Mar. 25 — American Eagle grounded 25 jets last week, causing 15 flight cancellations, after regulators questioned whether its planes underwent federally required inspections.
The airline later showed that a manufacturer's modifications addressed one of the potential problems. Eagle had correctly performed a separate check of the rudders, airline officials said.
Federal Aviation Administration officials in Fort Worth raised the questions during an audit to ensure compliance with airworthiness directives, which address potential safety problems.
The audit, which applies to all US carriers, wraps up this week. The FAA could announce results as soon as Monday.

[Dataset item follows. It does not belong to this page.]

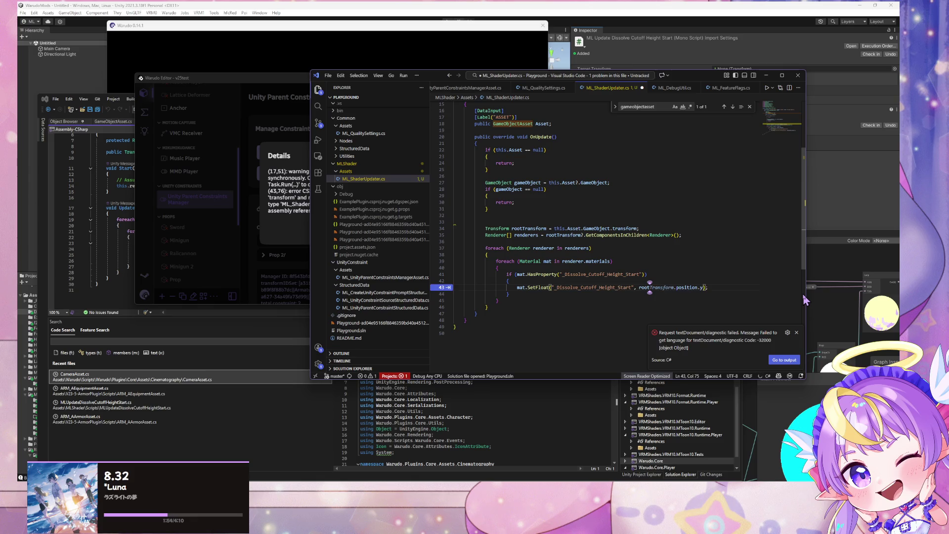
key(ctrl+Right)
key(ctrl+s)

The FAA announced the audit last week, after it fined Southwest Airlines $10.2 million for continuing to fly more than three dozen Boeing 737 jets that were out of compliance with airworthiness directives.
Southwest's jets missed inspections to detect fuselage cracks.
In Eagle's case, one inspection was meant to detect breaks or leaks in hydraulic lines and to make sure that cracks didn't develop where they pass through the airplane. Eagle's jets, made by Bombardier, underwent a modification during production that exempted them from the directive.
"There was confusion about whether an airworthiness directive applied, and it turned out that there was some equipment installed that satisfied ... the AD," FAA spokeswoman Laura Brown said.
The jets were grounded for about four hours on Friday evening, airline officials said. The airline decided to stop flying the planes until it could resolve the questions, even though "we knew we had completed these directives as specified," Eagle spokeswoman Andrea Huguely said.
Thirteen of the canceled flights were at Dallas/Fort Worth International Airport. The other two were at Chicago O'Hare International Airport, according to Eagle.
In the face of unprecedented federal scrutiny of airline maintenance, airlines are taking dramatic steps to prove compliance, including canceling flights to redo work they may have already performed.
The comprehensive audit could last three months
The FAA said it will seek the fine from Southwest for flying 46 jets during nine months in 2006 and 2007 without performing required inspections for cracks in the fuselage.
The recommendations come at a time when airlines are working to cut their maintenance costs.